Quella della Consulta è una decisione interlocutoria, con cui i giudici prendono tempo nella vana attesa di una modifica legislativa: è probabile che la Corte debba pronunciarsi di nuovo tra pochi mesi, sempre che se ne creino le condizioni. Sì, perché le peculiarità “storico-culturali” del nostro Paese non lasciano troppe speranze sul ripensamento di una norma insensata e crudele, che ha gravi ripercussioni sui portatori di malattie genetiche. Anche l’Azerbaigian ha peculiarità storico-culturali meno invalidanti delle nostre.

Esulta Eugenia Roccella, ex radicale libera ed ex sottosegretario alla salute: «la strada per un nuovo ricorso è tutta in salita e sembra difficile che si possa giungere a stravolgere la legge 40 in questo modo». È quasi un enigma zen: per l’abrogazione di una norma che emargina l’Italia dal resto d’Europa la strada è in salita. Per ora il divieto resta: beninteso, solo per alimentare il turismo procreativo e le discriminazioni economiche tra chi può permettersi di andare all’estero per aggirarlo e chi, invece, resta invischiato nella trama eticizzante che lo accompagna. La Roccella parla di sentenza “ragionevole”, mala presunta ragionevolezza della pronuncia non rende meno irragionevole il divieto: le pratiche di fecondazione eterologa sono sicure, non comportano la perdita di embrioni e non implicano nemmeno la violazione dei doveri di fedeltà coniugale, per la tranquillità dei cattolici.

A ridurre il pericolo di un mercato di ovociti e gameti sarebbe bastato inserire nella legge 40 l’obbligo della gratuità della donazione. I rischi “sociali” della fecondazione eterologa potrebbero facilmente essere ridotti assimilando i figli così concepiti a quelli adottivi,superando di slancio il mito sopravvalutato della paternità biologica. D’altronde, compito laico di una legge non dovrebbe certo essere quello di proibire allo scienziato di “sostituirsi a Dio”, né tanto meno quello di blindare i criteri della generazione umana distinguendo tra eletti e reietti.

La Roccella si scaglia contro la magistratura mossa da motivazioni ideologiche, dando l’impressione di parlare di se stessa (a sua insaputa?).
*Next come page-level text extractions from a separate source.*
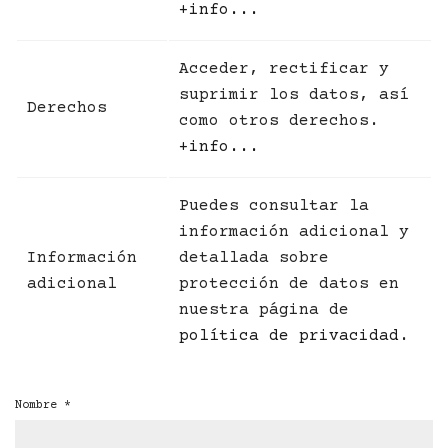
+info...
Acceder, rectificar y
suprimir los datos, así
Derechos
como otros derechos.
+info...
Puedes consultar la
información adicional y
Información
detallada sobre
adicional
protección de datos en
nuestra página de
política de privacidad
.
Nombre
*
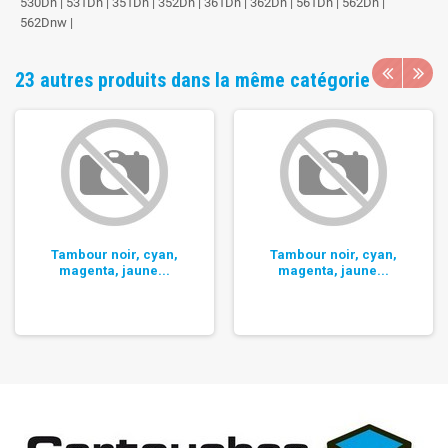
530Dn | 531Dn | 351Dn | 352Dn | 361Dn | 362Dn | 561Dn | 562Dn |
562Dnw |
23 autres produits dans la même catégorie
Tambour noir, cyan,
Tambour noir, cyan,
magenta, jaune...
magenta, jaune...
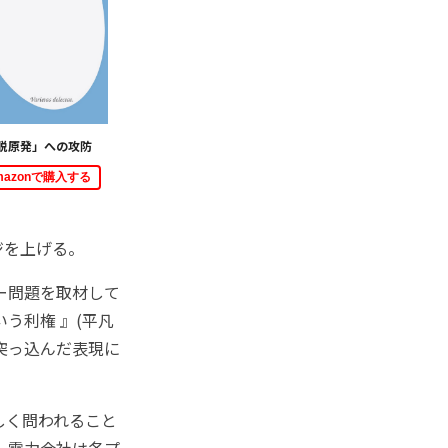
脱原発」への攻防
mazonで購入する
ジを上げる。
ー問題を取材して
う利権 』(平凡
突っ込んだ表現に
しく問われること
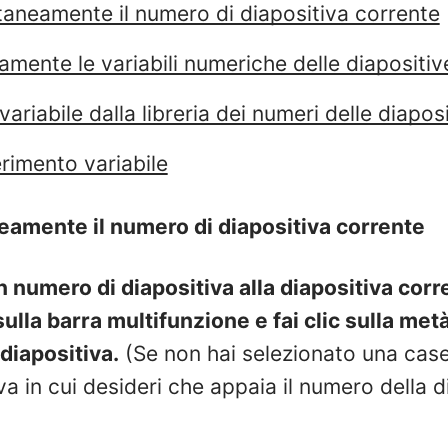
ntaneamente il numero di diapositiva corrente
damente le variabili numeriche delle diapositi
ariabile dalla libreria dei numeri delle diapos
erimento variabile
neamente il numero di diapositiva corrente
numero di diapositiva alla diapositiva corren
sulla
barra multifunzione e fai clic sulla met
diapositiva.
(Se non hai selezionato una casell
iva in cui desideri che appaia il numero della d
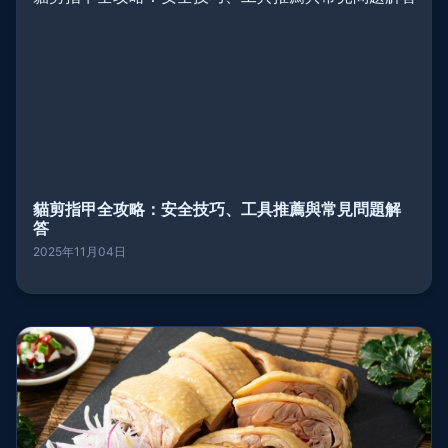
貓剪指甲全攻略：安全技巧、工具推薦與常見問題解
答
2025年11月04日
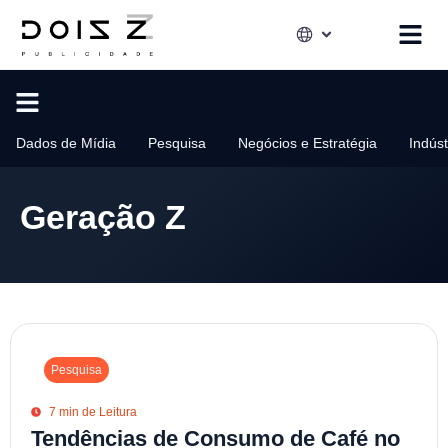
Dados de Mídia
Pesquisa
Negócios e Estratégia
Indús
Geração Z
Pesquisa
7 min de Leitura
Tendências de Consumo de Café no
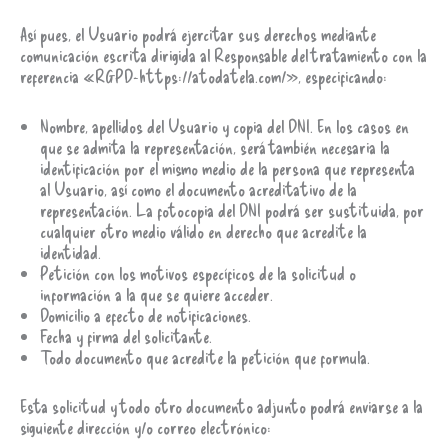
Así pues, el Usuario podrá ejercitar sus derechos mediante
comunicación escrita dirigida al Responsable del tratamiento con la
referencia «RGPD-https://atodatela.com/», especificando:
Nombre, apellidos del Usuario y copia del DNI. En los casos en
que se admita la representación, será también necesaria la
identificación por el mismo medio de la persona que representa
al Usuario, así como el documento acreditativo de la
representación. La fotocopia del DNI podrá ser sustituida, por
cualquier otro medio válido en derecho que acredite la
identidad.
Petición con los motivos específicos de la solicitud o
información a la que se quiere acceder.
Domicilio a efecto de notificaciones.
Fecha y firma del solicitante.
Todo documento que acredite la petición que formula.
Esta solicitud y todo otro documento adjunto podrá enviarse a la
siguiente dirección y/o correo electrónico:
Se il nostro fosse un paese laico dovremmo chiederci perché la procreazione “artificiale” sia meno degna di quella “naturale”, perché porti ancora in sé quel crisma di immoralità recondita di cui parlava Pio XII: lo stesso gettato dalla legge 40 sulla diagnosi embrionale pre-impianto, spacciata scandalosamente per pratica eugenetica. Dovremmo chiederci perché il nostro parlamento sia concentrato sull’embrione e non sulla tutela sociale dell’infanzia e della maternità. Dovremmo chiederci per quale ragione le gerarchie ecclesiastiche diventino interlocutori politici per tutelare le vite in limine e non si preoccupino di punire i sacerdoti pedofili. Dovremmo chiederci perché la Cei ingerisca nelle nostre questioni bioetiche aggirando il pagamento dell’Imu sugli edifici di culto. Dovremmo chiederci, soprattutto,perché attendere l’intervento di una Corte riluttante per modificare una legge che non piace a nessuno. Salvo che a Eugenia Roccella, cui consigliamo un bel viaggio in Azerbaigian.